A new exhibition at the Guildhall in Gloucester is well worth a visit. It’s a range of art quilts by Bethan Ash, which are very impressive.
A bit of a Matisse journey through shapes and colour and a range of approaches and styles. Some interesting patterns and techniques used, but at times slightly too busy. It’s obvious she has a well developed skill and eye for design though.
Another small presentation in the corridor leading to the cafe shows students work, which is also worth seeing. There’s also a few framed prints by Kel Portman (www.artworks.eu.com). These caught my eye partly because of the style of the photographs (abstract but with a clear subject, if that makes any sense??), but mostly for the layout and design of the sheets.
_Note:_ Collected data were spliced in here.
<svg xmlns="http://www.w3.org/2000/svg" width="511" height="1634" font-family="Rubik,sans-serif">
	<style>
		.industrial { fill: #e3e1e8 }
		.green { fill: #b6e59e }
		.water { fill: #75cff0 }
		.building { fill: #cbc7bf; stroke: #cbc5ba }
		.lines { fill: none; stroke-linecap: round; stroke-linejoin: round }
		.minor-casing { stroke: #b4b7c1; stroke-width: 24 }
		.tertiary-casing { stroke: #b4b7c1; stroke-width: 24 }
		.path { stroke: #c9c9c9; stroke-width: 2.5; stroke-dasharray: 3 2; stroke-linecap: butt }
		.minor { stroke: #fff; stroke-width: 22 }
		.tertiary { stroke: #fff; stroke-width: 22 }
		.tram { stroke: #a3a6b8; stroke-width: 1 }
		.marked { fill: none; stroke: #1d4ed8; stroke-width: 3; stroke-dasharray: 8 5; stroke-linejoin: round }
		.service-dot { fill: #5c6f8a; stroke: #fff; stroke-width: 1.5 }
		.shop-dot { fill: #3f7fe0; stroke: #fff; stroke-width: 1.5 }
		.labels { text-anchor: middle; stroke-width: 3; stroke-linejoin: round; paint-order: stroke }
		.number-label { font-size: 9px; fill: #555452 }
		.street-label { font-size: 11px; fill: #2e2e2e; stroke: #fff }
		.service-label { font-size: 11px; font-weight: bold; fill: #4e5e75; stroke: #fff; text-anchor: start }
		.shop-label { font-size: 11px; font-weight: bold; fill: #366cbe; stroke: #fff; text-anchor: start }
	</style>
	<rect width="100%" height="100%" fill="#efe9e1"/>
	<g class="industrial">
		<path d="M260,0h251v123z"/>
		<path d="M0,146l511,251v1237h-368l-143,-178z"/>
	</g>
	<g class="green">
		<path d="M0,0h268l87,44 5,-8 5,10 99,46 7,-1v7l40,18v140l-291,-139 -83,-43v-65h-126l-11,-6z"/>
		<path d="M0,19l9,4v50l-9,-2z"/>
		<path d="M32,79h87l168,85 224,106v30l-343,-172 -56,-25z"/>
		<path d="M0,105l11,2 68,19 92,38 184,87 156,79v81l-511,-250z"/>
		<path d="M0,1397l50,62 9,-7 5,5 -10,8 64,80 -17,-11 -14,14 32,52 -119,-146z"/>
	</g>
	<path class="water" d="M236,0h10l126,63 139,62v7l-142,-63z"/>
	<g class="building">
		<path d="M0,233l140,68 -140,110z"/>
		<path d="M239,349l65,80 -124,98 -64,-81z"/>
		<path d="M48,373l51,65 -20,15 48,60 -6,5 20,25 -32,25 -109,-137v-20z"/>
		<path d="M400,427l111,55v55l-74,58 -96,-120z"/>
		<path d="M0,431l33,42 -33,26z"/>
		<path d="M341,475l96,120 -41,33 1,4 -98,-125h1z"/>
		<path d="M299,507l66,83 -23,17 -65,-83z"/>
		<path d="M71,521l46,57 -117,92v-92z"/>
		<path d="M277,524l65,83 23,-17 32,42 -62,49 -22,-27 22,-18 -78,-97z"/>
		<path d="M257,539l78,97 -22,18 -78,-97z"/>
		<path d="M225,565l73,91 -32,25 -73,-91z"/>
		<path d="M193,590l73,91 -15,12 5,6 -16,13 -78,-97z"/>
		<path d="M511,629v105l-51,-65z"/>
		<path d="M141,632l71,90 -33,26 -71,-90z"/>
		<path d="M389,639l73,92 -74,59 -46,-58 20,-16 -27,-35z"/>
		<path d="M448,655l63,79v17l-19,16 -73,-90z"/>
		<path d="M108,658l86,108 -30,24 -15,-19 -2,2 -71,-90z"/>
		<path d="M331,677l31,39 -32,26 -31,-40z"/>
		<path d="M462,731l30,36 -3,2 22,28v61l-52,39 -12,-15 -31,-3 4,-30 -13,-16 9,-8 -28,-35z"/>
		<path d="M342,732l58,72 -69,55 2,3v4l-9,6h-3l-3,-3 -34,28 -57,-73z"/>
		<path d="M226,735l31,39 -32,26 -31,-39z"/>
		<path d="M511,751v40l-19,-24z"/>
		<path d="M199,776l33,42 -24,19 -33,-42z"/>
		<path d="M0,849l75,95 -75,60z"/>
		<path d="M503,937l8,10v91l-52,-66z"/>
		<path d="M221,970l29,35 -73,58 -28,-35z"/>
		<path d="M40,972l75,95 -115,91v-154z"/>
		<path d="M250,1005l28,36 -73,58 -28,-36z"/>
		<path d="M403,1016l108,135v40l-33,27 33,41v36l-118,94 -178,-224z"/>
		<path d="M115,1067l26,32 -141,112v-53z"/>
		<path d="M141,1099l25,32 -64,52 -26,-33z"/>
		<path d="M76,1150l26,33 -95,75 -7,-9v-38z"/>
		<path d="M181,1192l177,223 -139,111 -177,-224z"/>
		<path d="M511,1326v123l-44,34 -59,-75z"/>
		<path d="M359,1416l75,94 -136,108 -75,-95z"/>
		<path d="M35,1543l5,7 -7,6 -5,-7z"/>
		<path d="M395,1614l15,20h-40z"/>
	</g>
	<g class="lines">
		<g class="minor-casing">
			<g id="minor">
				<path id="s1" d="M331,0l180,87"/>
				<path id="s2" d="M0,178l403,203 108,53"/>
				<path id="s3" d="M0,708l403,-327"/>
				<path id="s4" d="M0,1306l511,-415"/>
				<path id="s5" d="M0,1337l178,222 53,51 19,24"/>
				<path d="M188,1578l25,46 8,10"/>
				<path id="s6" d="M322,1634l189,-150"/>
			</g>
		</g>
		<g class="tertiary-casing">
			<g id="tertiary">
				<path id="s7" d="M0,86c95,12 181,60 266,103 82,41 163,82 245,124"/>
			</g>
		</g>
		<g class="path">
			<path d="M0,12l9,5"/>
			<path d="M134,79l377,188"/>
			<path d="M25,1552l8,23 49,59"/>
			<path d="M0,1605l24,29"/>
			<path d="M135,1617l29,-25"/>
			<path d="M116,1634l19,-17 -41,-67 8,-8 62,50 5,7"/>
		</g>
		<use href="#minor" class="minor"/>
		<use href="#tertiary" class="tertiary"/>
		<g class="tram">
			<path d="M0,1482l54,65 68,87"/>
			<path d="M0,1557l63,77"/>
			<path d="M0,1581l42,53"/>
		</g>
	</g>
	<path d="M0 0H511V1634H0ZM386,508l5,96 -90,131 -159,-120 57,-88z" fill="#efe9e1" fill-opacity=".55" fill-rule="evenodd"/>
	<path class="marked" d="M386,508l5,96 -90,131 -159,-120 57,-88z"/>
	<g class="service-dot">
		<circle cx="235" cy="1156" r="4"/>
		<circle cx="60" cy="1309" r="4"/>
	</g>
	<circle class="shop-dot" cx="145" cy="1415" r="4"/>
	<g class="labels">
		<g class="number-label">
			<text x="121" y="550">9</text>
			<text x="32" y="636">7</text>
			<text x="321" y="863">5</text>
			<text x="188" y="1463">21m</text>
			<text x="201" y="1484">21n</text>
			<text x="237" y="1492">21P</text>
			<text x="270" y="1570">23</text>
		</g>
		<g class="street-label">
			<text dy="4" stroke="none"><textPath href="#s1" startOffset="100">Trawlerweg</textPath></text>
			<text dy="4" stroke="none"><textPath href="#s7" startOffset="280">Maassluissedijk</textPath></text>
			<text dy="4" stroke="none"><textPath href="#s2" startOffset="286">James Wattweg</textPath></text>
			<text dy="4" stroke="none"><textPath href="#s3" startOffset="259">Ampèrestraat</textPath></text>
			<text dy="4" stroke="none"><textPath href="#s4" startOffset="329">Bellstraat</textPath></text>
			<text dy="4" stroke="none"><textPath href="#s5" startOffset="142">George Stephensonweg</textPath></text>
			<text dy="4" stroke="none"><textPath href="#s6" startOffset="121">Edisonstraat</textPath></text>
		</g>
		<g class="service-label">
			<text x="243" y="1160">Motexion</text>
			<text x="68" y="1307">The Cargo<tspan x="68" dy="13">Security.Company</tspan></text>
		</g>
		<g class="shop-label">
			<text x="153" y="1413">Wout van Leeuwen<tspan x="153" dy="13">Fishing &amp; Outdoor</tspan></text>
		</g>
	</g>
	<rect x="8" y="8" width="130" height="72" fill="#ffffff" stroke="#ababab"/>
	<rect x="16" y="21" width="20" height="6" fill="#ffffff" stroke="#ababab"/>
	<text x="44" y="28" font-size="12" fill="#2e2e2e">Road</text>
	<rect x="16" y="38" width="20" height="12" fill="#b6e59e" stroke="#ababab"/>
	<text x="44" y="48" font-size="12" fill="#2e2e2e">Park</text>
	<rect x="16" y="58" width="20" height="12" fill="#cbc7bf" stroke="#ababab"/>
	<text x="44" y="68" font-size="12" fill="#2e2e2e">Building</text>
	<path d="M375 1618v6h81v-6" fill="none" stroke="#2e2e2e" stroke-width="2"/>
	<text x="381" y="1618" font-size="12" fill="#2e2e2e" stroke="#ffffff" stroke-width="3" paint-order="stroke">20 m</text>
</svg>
There is a main image, which is a squashed horizontal, which has details of the photo printed underneath, including date, title, description of photo, background + a short poem! Brilliant. the text he used is two shades of grey, which emphasises the different parts + there is a central break line. Using a poem is a great idea, being brief but related.
The paper he uses is great. It’s a slightly thicker than normal type, which is also textured and rough around the edges. The photo itself is very clear and smooth and the contrast wirks really well. This type of thing could easily stand on its own, without a frame and i’m going to use this approach for the next exhibition, or just for my own house. This would also be cheaper, with no frames + more flexible.
The other prints used a much simpler format, with just the image, with a pencil poem under, still with the rough paper. Very nice overall result and good way to combine art, photography, information, graphics and poetry.
I find sometimes that art without any information is slightly de-valued because of it. Art for it’s own sake is amazing, but if the art is for public consumption, the lack of a story or information relating to it presents itself only on a limited number of levels. By giving some information, this allows people a fuller experience of the artwork.